> Requirements
A. Reproduce the passage of the Columbia comment thread starting with "Like others, I" and going on through "here and here).".
B. Rewrite the records from their first line through the line with "building: (184, 307)", putting "street" wherever "road" stands and leaving everything else unchanged. Return only those lines.

> Source
On the last Hubble servicing mission, because they were not going to be able to perform the backflip or rendezvous with ISS in case there was a significant problem, they actually prepared Atlantis with Endeavour on the other pad in case they needed a rescue.
posted by disillusioned at 11:25 AM on February 1, 2013 [3 favorites]


My wife and I were visiting her parents that weekend. We were on the road driving to their house when it happened. What I remembered most about that day was that my mother-in-law had Headline News and CNN on all day, repeating the same stuff endlessly. In 15 minutes on Metafilter I got more information - and more accurate information - than she got in hours of watching the tube. And this was using a dial-up connection from her house. And she STILL wonders why we don't watch the broadcast news every night. Might as well ask me why I don't read the paper.
posted by caution live frogs at 11:29 AM on February 1, 2013


The loss of Columbia was especially bitter considering her science-only mission (the rest of the fleet was committed to ISS construction), and the tremendous caliber of the astronauts and scientists on board.

We were already speaking quietly about retiring the fleet before the Columbia tragedy. She should have ended with a glorious propaganda mission: Retrieving the soon-to-be-retired Hubble space telescope so that both could be displayed at the Smithsonian's National Air & Space museum.

Meanwhile, NASA is ramping up for the lifting-body Dream Chaser LEO vehicle, while the Air Force's X-37B "mini" robot shuttle (previously) continues its mystery missions.
posted by Chinese Jet Pilot at 11:31 AM on February 1, 2013 [3 favorites]


In the Giffords/Kelly book, Mark Kelly talks about being perhaps the first active-duty astronaut to reach the scene, and how he found and waited with the bodies of two of the crew until others arrived. Ugh.

My own memories of the day are that I was embarrassed, if that’s the word, that I hadn’t even known there’d been a shuttle mission going on until the accident. I’ve been a space nut for decades. But I went through a stretch when I wasn’t following as closely.

After my NASASocial event in ’11, where I was fortunate enough to visit the VAB (where Discovery was parked at the time), I learned that parts of the Columbia are still kept somewhere in that massive building.
posted by NorthernLite at 11:36 AM on February 1, 2013 [2 favorites]


I remember we were listening to NPR and they said "NASA has reported that the space shuttle is missing." and I went "huh." and then about two seconds later I realized what that meant and I turned on CNN to see a live shot of the debris shooting across the sky. 9/11 was still fresh in people's minds so there was a lot of "COULD THIS BE TERRORISM?" type talk.

Like others, I was sad for the human loss but also worried about the long-term effects on the space program.
posted by bondcliff at 11:42 AM on February 1, 2013


As a counterbalance:

Curiosity lands on Mars in "realtime" from NASA HQ and as described on Metafilter (respective reactions to actual moment touchdown confirmed here and here).

> Raw records
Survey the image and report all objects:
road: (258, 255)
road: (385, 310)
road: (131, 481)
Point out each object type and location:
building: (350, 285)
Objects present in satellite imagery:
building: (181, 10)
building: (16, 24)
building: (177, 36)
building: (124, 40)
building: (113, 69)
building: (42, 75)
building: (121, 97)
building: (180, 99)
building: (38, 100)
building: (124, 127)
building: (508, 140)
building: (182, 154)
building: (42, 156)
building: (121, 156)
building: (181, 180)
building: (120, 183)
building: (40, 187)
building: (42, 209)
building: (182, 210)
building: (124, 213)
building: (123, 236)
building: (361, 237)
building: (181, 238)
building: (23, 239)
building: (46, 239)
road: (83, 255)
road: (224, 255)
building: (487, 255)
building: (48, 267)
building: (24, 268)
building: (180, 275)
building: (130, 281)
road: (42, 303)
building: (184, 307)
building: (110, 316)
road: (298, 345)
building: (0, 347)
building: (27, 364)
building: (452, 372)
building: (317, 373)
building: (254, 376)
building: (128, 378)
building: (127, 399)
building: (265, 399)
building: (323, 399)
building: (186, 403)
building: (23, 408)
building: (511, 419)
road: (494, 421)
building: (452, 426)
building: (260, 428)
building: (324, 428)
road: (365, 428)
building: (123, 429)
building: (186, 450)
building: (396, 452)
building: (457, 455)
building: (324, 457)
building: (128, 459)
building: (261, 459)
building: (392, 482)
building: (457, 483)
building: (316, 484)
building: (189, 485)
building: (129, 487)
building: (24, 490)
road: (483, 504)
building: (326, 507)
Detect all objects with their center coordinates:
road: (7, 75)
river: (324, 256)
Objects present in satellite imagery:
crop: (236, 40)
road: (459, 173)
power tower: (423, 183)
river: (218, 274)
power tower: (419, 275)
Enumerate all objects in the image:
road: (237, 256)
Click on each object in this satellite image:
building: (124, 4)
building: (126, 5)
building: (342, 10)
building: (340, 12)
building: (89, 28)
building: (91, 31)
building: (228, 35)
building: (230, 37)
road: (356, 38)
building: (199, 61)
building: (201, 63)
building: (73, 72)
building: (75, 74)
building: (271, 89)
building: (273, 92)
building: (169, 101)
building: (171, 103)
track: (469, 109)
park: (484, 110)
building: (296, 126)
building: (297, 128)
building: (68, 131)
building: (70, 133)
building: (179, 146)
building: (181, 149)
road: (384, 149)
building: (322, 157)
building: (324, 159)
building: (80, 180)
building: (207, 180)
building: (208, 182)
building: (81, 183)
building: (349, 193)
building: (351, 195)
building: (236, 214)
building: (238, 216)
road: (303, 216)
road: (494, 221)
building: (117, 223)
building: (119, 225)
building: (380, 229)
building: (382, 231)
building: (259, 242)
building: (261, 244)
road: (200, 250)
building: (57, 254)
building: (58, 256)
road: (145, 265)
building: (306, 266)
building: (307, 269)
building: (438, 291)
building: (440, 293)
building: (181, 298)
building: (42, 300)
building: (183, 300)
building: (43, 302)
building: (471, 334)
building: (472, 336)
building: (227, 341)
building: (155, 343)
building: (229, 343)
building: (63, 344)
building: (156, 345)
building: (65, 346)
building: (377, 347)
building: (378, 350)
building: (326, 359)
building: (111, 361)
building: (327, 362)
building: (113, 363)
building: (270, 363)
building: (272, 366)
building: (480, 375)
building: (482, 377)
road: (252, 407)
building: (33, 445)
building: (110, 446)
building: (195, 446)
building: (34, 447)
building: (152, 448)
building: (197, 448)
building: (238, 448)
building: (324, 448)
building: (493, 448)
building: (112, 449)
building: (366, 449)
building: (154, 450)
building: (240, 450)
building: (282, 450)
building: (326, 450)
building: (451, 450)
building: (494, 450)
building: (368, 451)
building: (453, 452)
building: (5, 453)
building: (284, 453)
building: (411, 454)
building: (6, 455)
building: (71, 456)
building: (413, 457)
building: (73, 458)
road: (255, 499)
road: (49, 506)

> Responses for each task
A.
Like others, I was sad for the human loss but also worried about the long-term effects on the space program.
posted by bondcliff at 11:42 AM on February 1, 2013


As a counterbalance:

Curiosity lands on Mars in "realtime" from NASA HQ and as described on Metafilter (respective reactions to actual moment touchdown confirmed here and here).

B.
Survey the image and report all objects:
street: (258, 255)
street: (385, 310)
street: (131, 481)
Point out each object type and location:
building: (350, 285)
Objects present in satellite imagery:
building: (181, 10)
building: (16, 24)
building: (177, 36)
building: (124, 40)
building: (113, 69)
building: (42, 75)
building: (121, 97)
building: (180, 99)
building: (38, 100)
building: (124, 127)
building: (508, 140)
building: (182, 154)
building: (42, 156)
building: (121, 156)
building: (181, 180)
building: (120, 183)
building: (40, 187)
building: (42, 209)
building: (182, 210)
building: (124, 213)
building: (123, 236)
building: (361, 237)
building: (181, 238)
building: (23, 239)
building: (46, 239)
street: (83, 255)
street: (224, 255)
building: (487, 255)
building: (48, 267)
building: (24, 268)
building: (180, 275)
building: (130, 281)
street: (42, 303)
building: (184, 307)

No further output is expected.